My dad, Mauro Angeles, was diagnosed with Parkinson’s disease (PD) in 2006. The first few years was business as usual; he would go to work, try to disguise and hide his symptoms and it worked. However, as the disease progressed, he was forced to eventually retire.
The hardest part is watching him figure out who he is after retiring because of PD. My dad was from a generation where all he knew was to work, he was not yet mentally ready when the physical symptoms began progressing.
Following his diagnosis, I would try and understand the reasons behind his Parkinson’s; I used to tell him and my mom that maybe this was a sign for my dad to slow down and relax for once. Yet, PD taught my family a bittersweet lesson — it helped us realized that though my dad is the one living with Parkinson’s, it is definitely a family's battle.
Each one of us was affected, feeling so helpless and not able to fix it like he was able to do for us as children. It is not one person, but the family that experiences the rollercoaster of emotions brought on by the disease. I had to automatically be on high-gear and in a pro-active mode for both my dad and mom.

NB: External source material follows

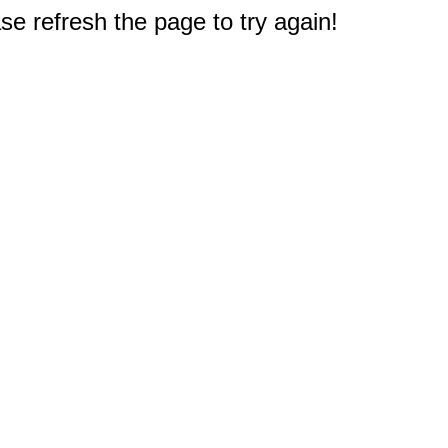
e refresh the page to try again!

Those days I feel helpless that I could not help or fix his battles; advocacy, understanding and knowledge is the least I can do. I would endlessly research and find ways to comfort, ease and even just boost his mood, making him more comfortable with PD and its symptoms. I am not the main caregiver, but I am my mom’s back-up.
My dad has PD but it is definitely a family thing... being strong these days is not an option it's a must. I am grateful for what the Foundation does; bringing awareness and taking away the stigma, but equally important, in giving US all a voice. It is a definite bittersweet adventure, but after the tears and cries of helplessness, my family continues to be grateful — my dad is still here, I am definitely making every minute of every day count.